Exercise instructions
Please rewrite the stretch of the n-gram corpus documentation from "Parameters:corpus_file (file) -- The" through "term frequency (tf)", changing "term frequency" to "word frequency" throughout.

Exercise passage
Fill in self.ngcorpus from a Corpus argument.

Parameters:
  • corpus (Corpus) -- The Corpus from which to initialize the n-gram corpus
  • n_val (int) -- Maximum n value for n-grams
  • bos (str) -- String to insert as an indicator of beginning of sentence
  • eos (str) -- String to insert as an indicator of end of sentence
Raises:

TypeError -- Corpus argument of the Corpus class required.

Example

>>> tqbf = 'The quick brown fox jumped over the lazy dog.\n'
>>> tqbf += 'And then it slept.\n And the dog ran off.'
>>> ngcorp = NGramCorpus()
>>> ngcorp.corpus_importer(Corpus(tqbf))
get_count(ngram, corpus=None)[source]

Get the count of an n-gram in the corpus.

Parameters:
  • ngram (str) -- The n-gram to retrieve the count of from the n-gram corpus
  • corpus (Corpus) -- The corpus
Returns:

The n-gram count

Return type:

int

Examples

>>> tqbf = 'The quick brown fox jumped over the lazy dog.\n'
>>> tqbf += 'And then it slept.\n And the dog ran off.'
>>> ngcorp = NGramCorpus(Corpus(tqbf))
>>> NGramCorpus(Corpus(tqbf)).get_count('the')
2
>>> NGramCorpus(Corpus(tqbf)).get_count('fox')
1
gng_importer(corpus_file)[source]

Fill in self.ngcorpus from a Google NGram corpus file.

Parameters:corpus_file (file) -- The Google NGram file from which to initialize the n-gram corpus
tf(term)[source]

Return term frequency.

Parameters:term (str) -- The term for which to calculate tf
Returns:The term frequency (tf)
Return type:float
Raises:ValueError -- tf can only calculate the frequency of individual words

Examples

>>> tqbf = 'The quick brown fox jumped over the lazy dog.\n'
>>> tqbf += 'And then it slept.\n And the dog ran off.'
>>> ngcorp = NGramCorpus(Corpus(tqbf))
>>> NGramCorpus(Corpus(tqbf)).tf('the')
1.3010299956639813
>>> NGramCorpus(Corpus(tqbf)).tf('fox')
1.0

Given information
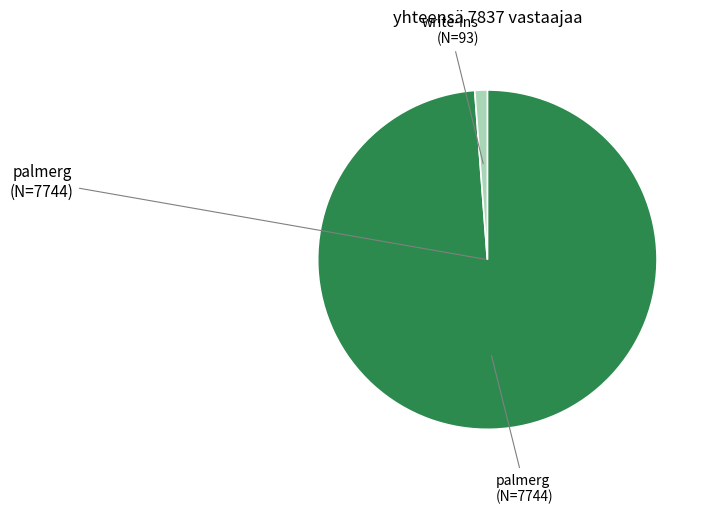

True or false: palmerg accounts for 89% of the total.

False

Written answer
Parameters:corpus_file (file) -- The Google NGram file from which to initialize the n-gram corpus
tf(term)[source]

Return word frequency.

Parameters:term (str) -- The term for which to calculate tf
Returns:The word frequency (tf)